Opinión | Isla Martinica

Ejecución de una madre

Detenidos dos menores por el asesinato de su madre en Castro Urdiales (Cantabria).

Detenidos dos menores por el asesinato de su madre en Castro Urdiales (Cantabria). / Agencia ATLAS

No sé qué se le puede pasar a una persona por la cabeza para llegar a quitar la vida de otra. Y todavía entiendo menos lo que puede llevar a un hijo a matar a su madre, aunque sea adoptiva. Resulta muy difícil establecer un juicio sólido sobre la cuestión, salvo que las razones del asesinato conduzcan a la enfermedad mental. Pero es que, incluso así, padeciendo una perturbación psicológica, tampoco llega a comprenderse un hecho tan lamentable. En las últimas fechas, la opinión pública se ha sobresaltado por la noticia del parricidio de Castro Urdiales, una localidad cántabra fronteriza con el País Vasco. La víctima, una mujer de mediana edad, madre de dos chicos de origen ruso, prohijados hace ya tiempo, jamás dio aviso de una posible violencia filioparental. Ni siquiera el entorno inmediato puso en alerta a las autoridades. Ciertamente, todo es muy extraño tanto como macabro.

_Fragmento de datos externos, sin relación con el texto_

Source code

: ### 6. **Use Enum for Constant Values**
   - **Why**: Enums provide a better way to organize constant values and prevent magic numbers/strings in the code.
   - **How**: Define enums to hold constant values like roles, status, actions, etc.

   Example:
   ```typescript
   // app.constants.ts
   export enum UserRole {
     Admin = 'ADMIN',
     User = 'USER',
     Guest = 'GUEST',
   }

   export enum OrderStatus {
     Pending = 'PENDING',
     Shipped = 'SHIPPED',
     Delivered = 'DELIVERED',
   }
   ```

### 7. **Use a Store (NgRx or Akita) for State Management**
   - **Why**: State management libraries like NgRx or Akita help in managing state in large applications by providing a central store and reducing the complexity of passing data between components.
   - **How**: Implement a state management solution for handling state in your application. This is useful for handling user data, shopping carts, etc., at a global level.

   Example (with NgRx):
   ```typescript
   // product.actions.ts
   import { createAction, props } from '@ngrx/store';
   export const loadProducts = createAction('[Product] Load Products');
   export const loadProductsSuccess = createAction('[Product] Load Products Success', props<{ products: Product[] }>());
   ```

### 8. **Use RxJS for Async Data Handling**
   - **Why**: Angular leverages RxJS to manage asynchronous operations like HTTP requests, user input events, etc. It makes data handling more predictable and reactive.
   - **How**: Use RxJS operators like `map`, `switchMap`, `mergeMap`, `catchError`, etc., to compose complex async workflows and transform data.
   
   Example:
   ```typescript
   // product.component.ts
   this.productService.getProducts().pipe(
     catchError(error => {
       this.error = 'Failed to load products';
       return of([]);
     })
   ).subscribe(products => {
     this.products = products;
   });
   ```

Ante la necesidad de formar un alegato por la vida y por la inocencia, uno no sabe qué camino tomar. Si el de una mujer desprendida, creyente y devota que hizo firme el compromiso con la solidaridad. O el de unos muchachos salvajemente sorprendidos al sentir «la bendición de asesinar», que escribiera el autor de Un médico rural. Quizás el de un padre que debe asumir el hecho de no volver a tener la compañía de su esposa, aunque, del mismo modo, haya de atender a unos hijos, por cruel que fuera la violencia ejercida sobre la madre. Desde luego, un dilema duro de roer.

Es de reconocer que, en este caso, la moral está a las órdenes de la psicología. Hasta en tanto no se aclare el motivo de la mortal agresión, dudo que se esté en óptimas condiciones para afrontar o confirmar una valoración ética al respecto. Lo que sí se puede hacer es plantear una nueva necesidad, ésta de tipo jurídico y legal. La Ley del Menor, aclamada en su día como una de las más adelantadas del mundo, hoy se encuentra sobradamente superada por la realidad. Ya no son excepcionales los crímenes cometidos por adolescentes, algunos de muy corta edad, y, por lo tanto, es imperativo una revisión urgente del texto, en especial, aquellos capítulos referidos a la descripción de las situaciones calificadas como delictivas y, asimismo, los de las penas a imponer. A nadie se le oculta que esta ley fue pensada para un momento muy concreto, en el cual la violencia infantil sólo se concebía como una anomalía social. Lo que se vive en la actualidad dista mucho de esta visión, aquejada de un cierto grado de buenismo.

No sólo se trata delitos que atentan contra los padres, sino de múltiples agresiones a docentes y, por supuesto, el número creciente de actos violentos en los que están presentes menores, aunque no siempre en calidad de víctimas. Escuchando a expertos en psicología infantil, educadores sociales y a los propios agentes de la autoridad se obtiene un mosaico de opiniones, si bien con un mensaje en común, el de la incertidumbre y la perplejidad. Por excelente que sea el conocimiento del fenómeno, por grande la experiencia acumulada, nada prepara para la muerte de una madre a manos de sus hijos. Las circunstancias del suceso, en lugar de animar a una esperanza, la convierten en casi imposible, porque el presunto asesinato, con toda probabilidad, fue planeado alevosamente, llegándose a hablar de una convenida ejecución por la forma en que se encontró el cadáver y la manera en la que se procedió a privar de la vida a la mujer.

Habrá que aguardar a la nota forense y los detalles de una investigación que se presume minuciosa. Pero, antes de concluir, me gustaría dejar clara una cosa. No caigamos en la fácil justificación, en el delirio enfermizo de unos chicos a los que el destino les había regalado una segunda oportunidad. Aunque cueste, que la palabra responsabilidad no desaparezca del mapa de valoración.